Work instruction :: Repeat the stretch of the material from the line containing "Reading right to" through the end of the material, word for word. Leave the pictures out.

Material provided ::
- Opening Delimiter -
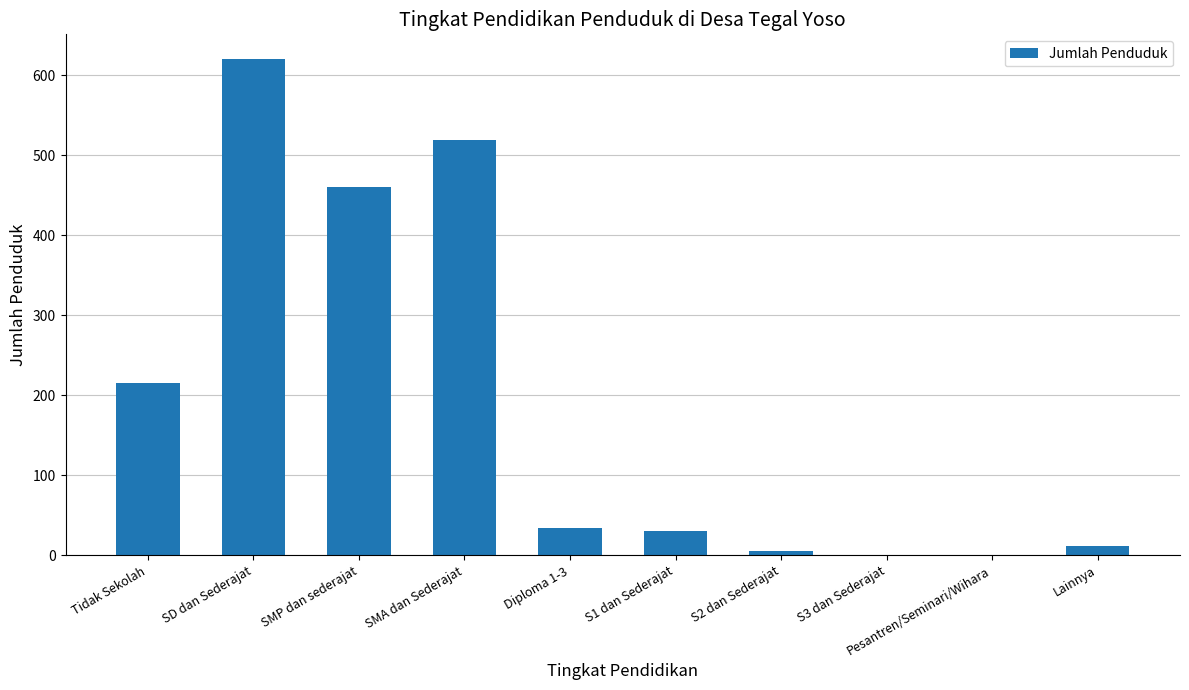

True or false: the data shows 460 at SMP dan sederajat.

True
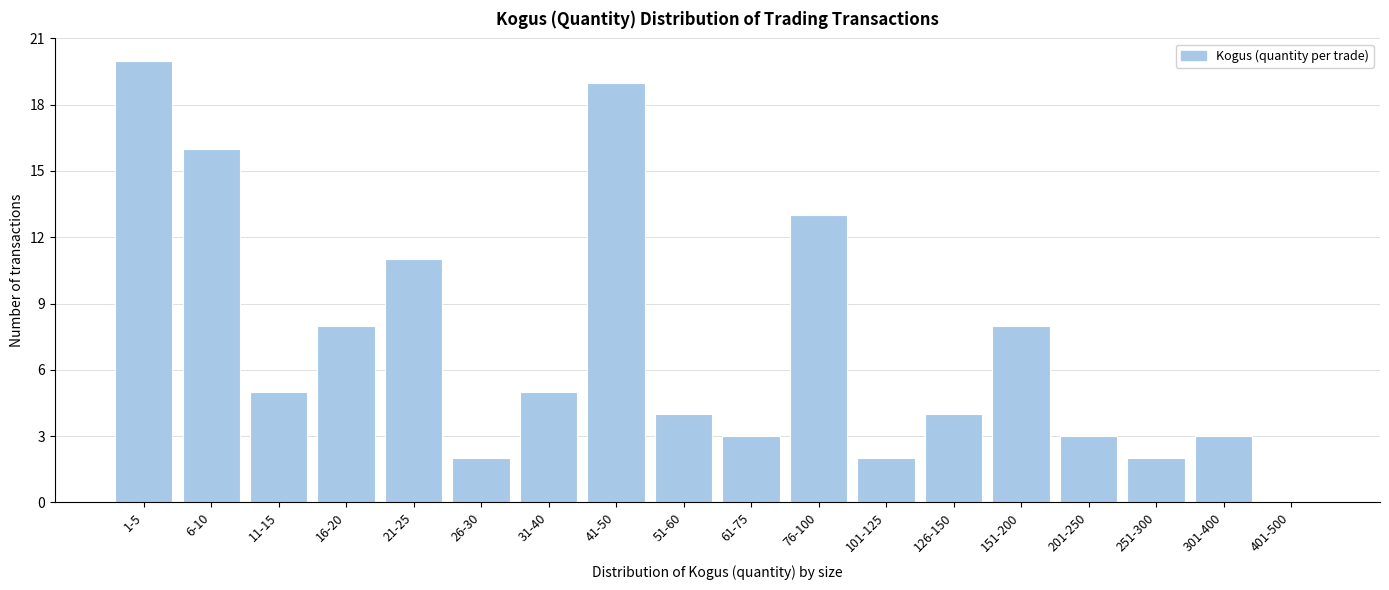

Reading right to left, list all the values displayed in this chart.

401-500=0	301-400=3	251-300=2	201-250=3	151-200=8	126-150=4	101-125=2	76-100=13	61-75=3	51-60=4	41-50=19	31-40=5	26-30=2	21-25=11	16-20=8	11-15=5	6-10=16	1-5=20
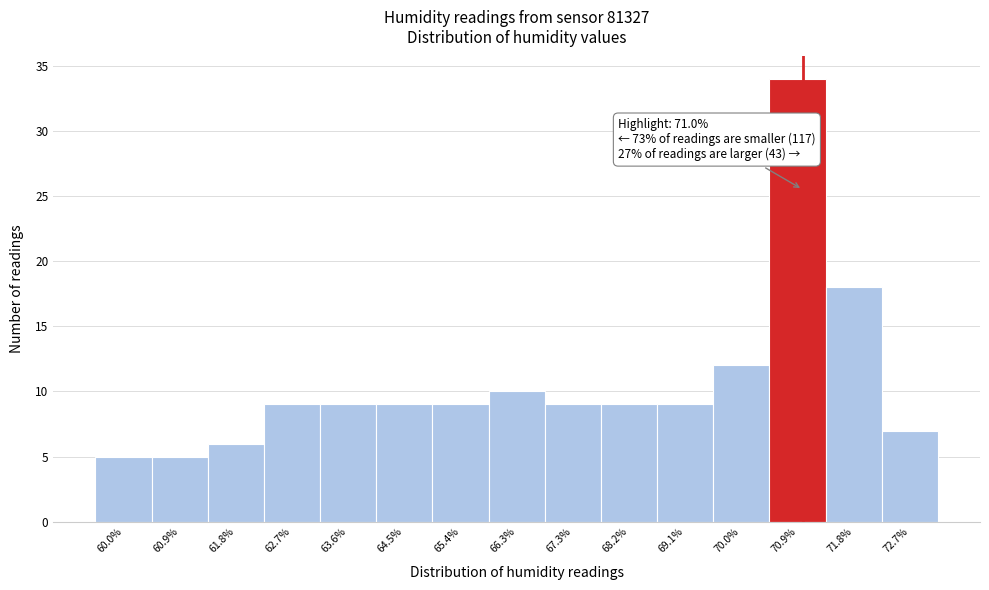

Over which range of the x-axis is the bar tallest?

70.5 to 71.4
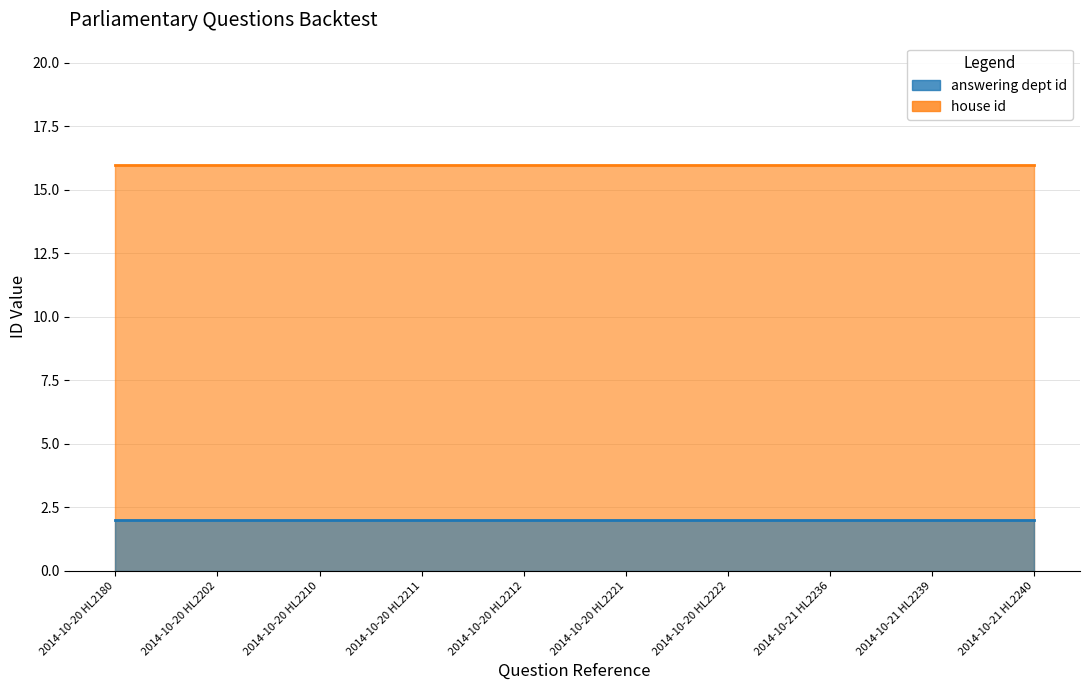

Where is house id nearest to the value 2?

2014-10-20 HL2180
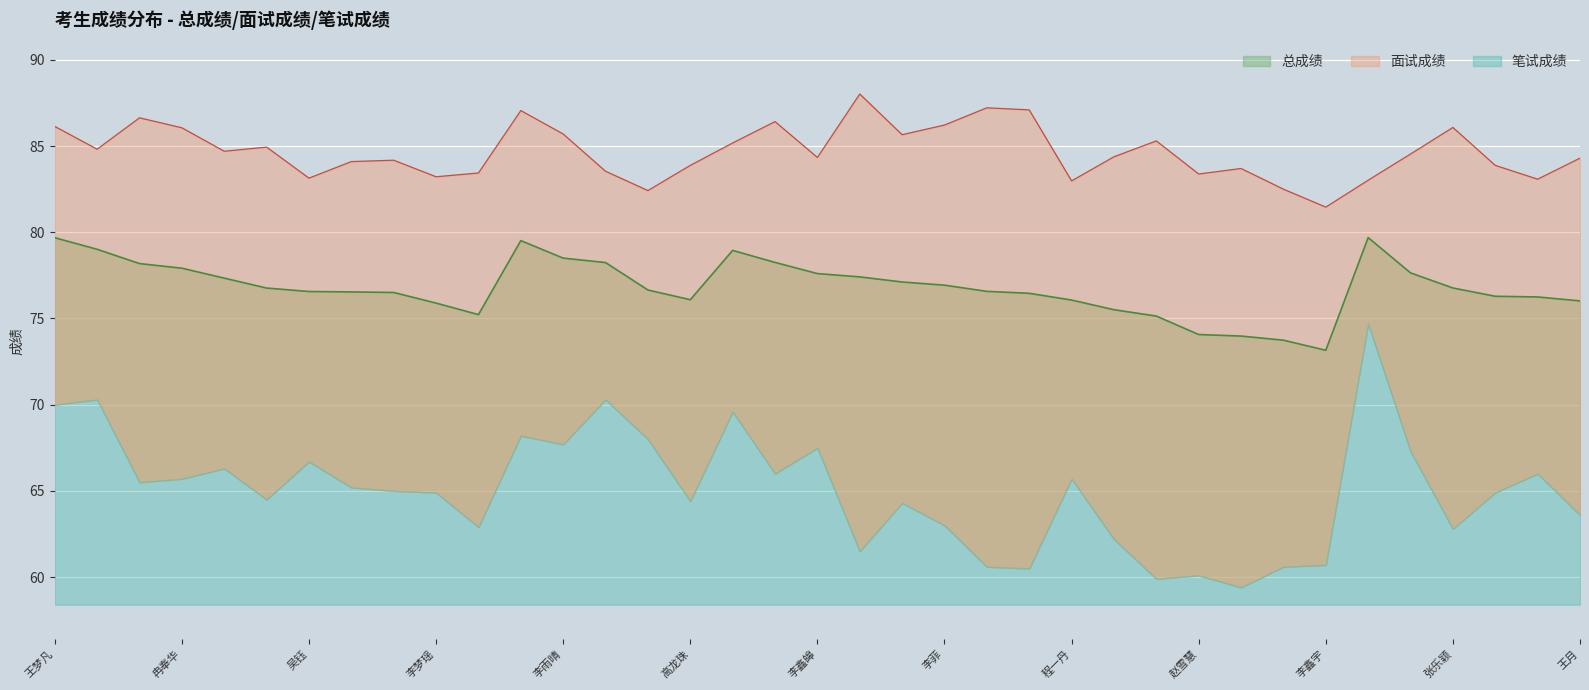

List the labels in order of 面试成绩 value, smallest first.

李鑫宇, 王雪艳, 郭宇红, 程一丹, 张乃丹, 高辰, 吴钰, 李梦瑶, 赵雪慧, 鲁红月, 李素青, 白钰颖, 高龙珠, 杨涵, 杨逸鸣, 赵晴晴, 王月, 李鑫皞, 刘艳格, 冯星, 张紫静, 焦沛佳, 王玉婷, 樊梦涛, 李嘉璐, 翟苏妹, 李雨晴, 冉奉华, 张乐颖, 王梦凡, 李菲, 杨文志, 卢悦, 张林娜, 武雪静, 陈鹏, 王静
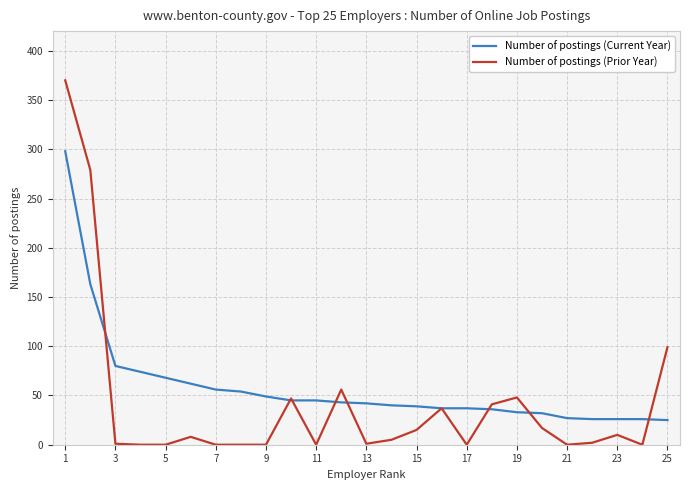

Rank the series by their maximum value, from highest to lowest.

Number of postings (Prior Year), Number of postings (Current Year)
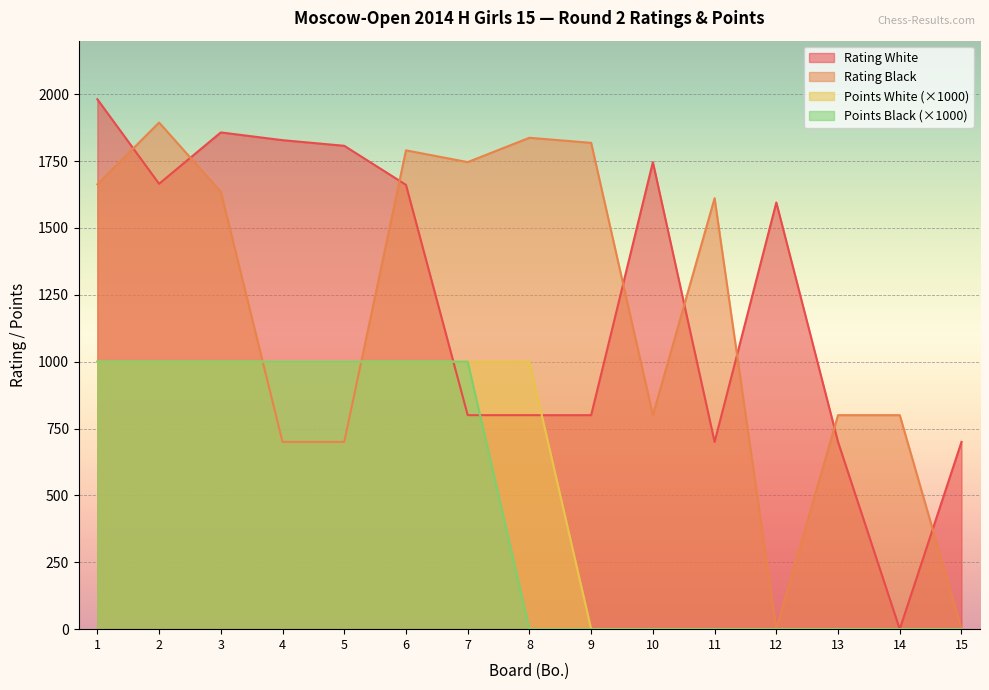

Between which two adjacent categories do Rating Black and Drogovoz Irina first intersect?

1 and 2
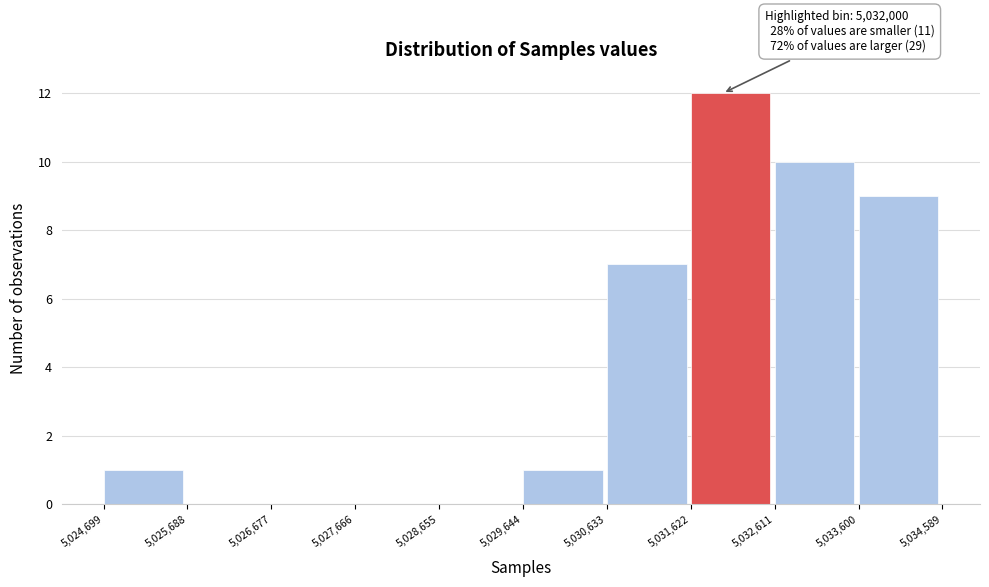

Which range on the x-axis has the tallest bar?

5,031,622 to 5,032,611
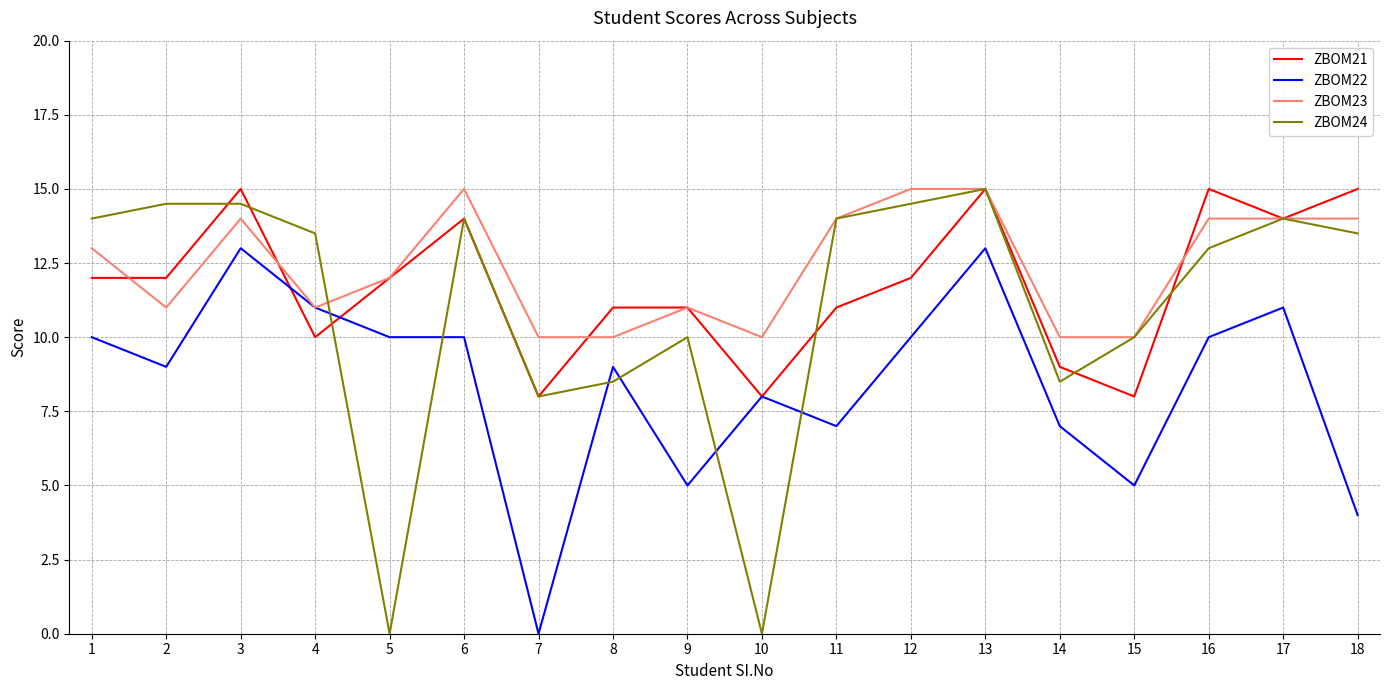

Is this an area chart (filled region under the line)?

No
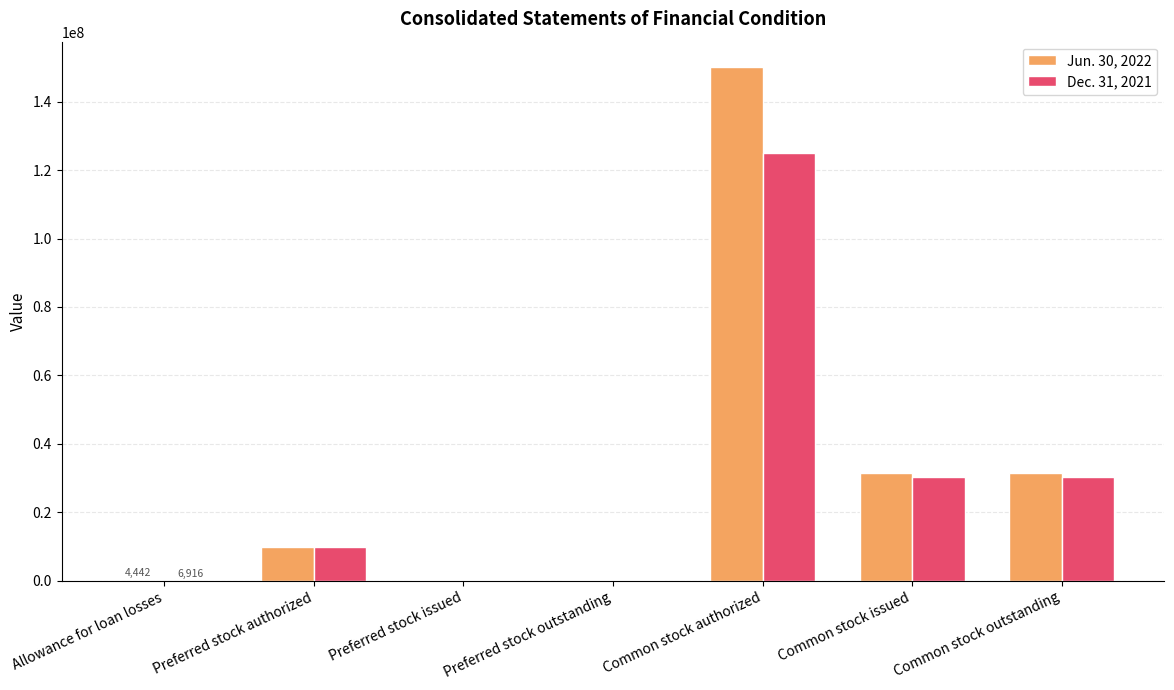

What is the sum of the Dec. 31, 2021 values at Preferred stock outstanding and Allowance for loan losses?

206916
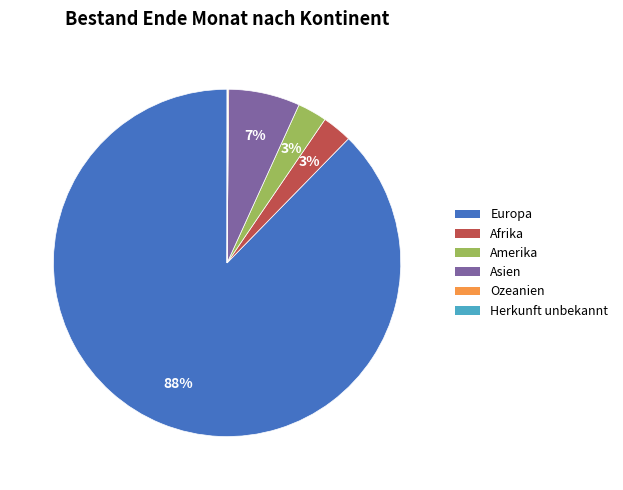

To the nearest percent, what is the average slice percentage?

17%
- Closing Delimiter -
Answer box ::
Reading right to left, list all the values displayed in this chart.

401-500=0	301-400=3	251-300=2	201-250=3	151-200=8	126-150=4	101-125=2	76-100=13	61-75=3	51-60=4	41-50=19	31-40=5	26-30=2	21-25=11	16-20=8	11-15=5	6-10=16	1-5=20

Over which range of the x-axis is the bar tallest?

70.5 to 71.4

Where is house id nearest to the value 2?

2014-10-20 HL2180

List the labels in order of 面试成绩 value, smallest first.

李鑫宇, 王雪艳, 郭宇红, 程一丹, 张乃丹, 高辰, 吴钰, 李梦瑶, 赵雪慧, 鲁红月, 李素青, 白钰颖, 高龙珠, 杨涵, 杨逸鸣, 赵晴晴, 王月, 李鑫皞, 刘艳格, 冯星, 张紫静, 焦沛佳, 王玉婷, 樊梦涛, 李嘉璐, 翟苏妹, 李雨晴, 冉奉华, 张乐颖, 王梦凡, 李菲, 杨文志, 卢悦, 张林娜, 武雪静, 陈鹏, 王静

Rank the series by their maximum value, from highest to lowest.

Number of postings (Prior Year), Number of postings (Current Year)

Between which two adjacent categories do Rating Black and Drogovoz Irina first intersect?

1 and 2

Which range on the x-axis has the tallest bar?

5,031,622 to 5,032,611

Is this an area chart (filled region under the line)?

No

What is the sum of the Dec. 31, 2021 values at Preferred stock outstanding and Allowance for loan losses?

206916

To the nearest percent, what is the average slice percentage?

17%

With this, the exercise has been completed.